There was also a tender and caring side
to the stern disciplinarian and taskmaster that we have seen above.
Many places in his journal, he talks about buying mint sticks
and nuts for the children during his visits to the store at Old
Economy. He also mentions building a children's swing and giving
each of them 38 cents as a New Year's gift. At one point in the
journal, he even tells us that he brought home a dog for William.
On one occasion, he even accompanied the children to Beaver where
some of them had teeth removed. Not too bad for a man who watched
his pennies very carefully.
In addition to his own children, Vicary
made room in his home to care for his nieces, Elizabeth and Mary
Gonter from Columbia, Pennsylvania. Their mother, the sister of
Mrs. Vicary, died suddenly and their father, John Gonter found
himself unable to care for the two girls. Captain Vicary personally
went to Columbia and spent $126 to bring the girls back to the
mansion. Elizabeth and Mary Gonter lived with the Vicary family
for many years, were cared for as his own children and were even
left a small legacy in his will.
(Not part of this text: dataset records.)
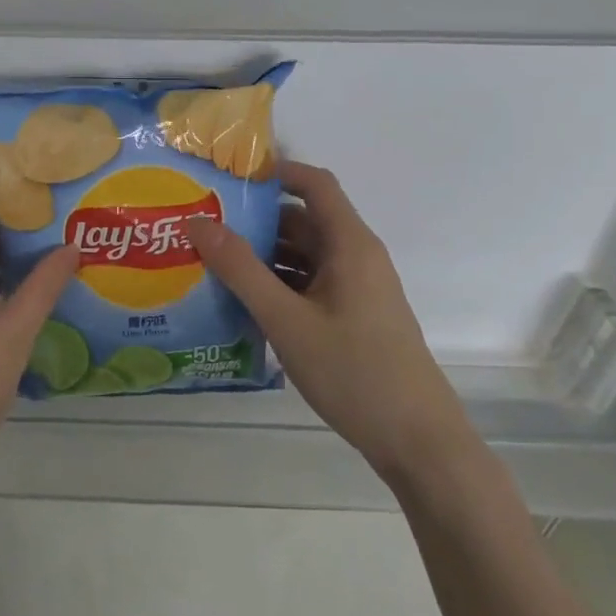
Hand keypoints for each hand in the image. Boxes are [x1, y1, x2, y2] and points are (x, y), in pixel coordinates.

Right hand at [187, 161, 471, 481]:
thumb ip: (240, 270)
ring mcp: (355, 289)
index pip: (314, 184)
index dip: (275, 172)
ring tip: (209, 262)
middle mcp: (355, 257)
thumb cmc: (354, 372)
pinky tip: (240, 302)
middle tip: (201, 225)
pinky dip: (276, 284)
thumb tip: (198, 223)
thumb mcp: (286, 319)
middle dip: (253, 220)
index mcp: (350, 244)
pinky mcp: (351, 316)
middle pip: (302, 221)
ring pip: (302, 256)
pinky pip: (308, 284)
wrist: (417, 443)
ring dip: (261, 256)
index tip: (227, 178)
Although we don't know what became
of them, most likely when they came of age, the girls were either
married or moved away.
As our research and interpretation of Captain Vicary's life progresses, we are constantly surprised by the complexity and depth of the man who we are studying. In an era when child raising duties were relegated to the mother and the father's primary duty was to work and provide for the family, we find that Captain Vicary, although very much a "man of his time", has managed to surprise us yet again.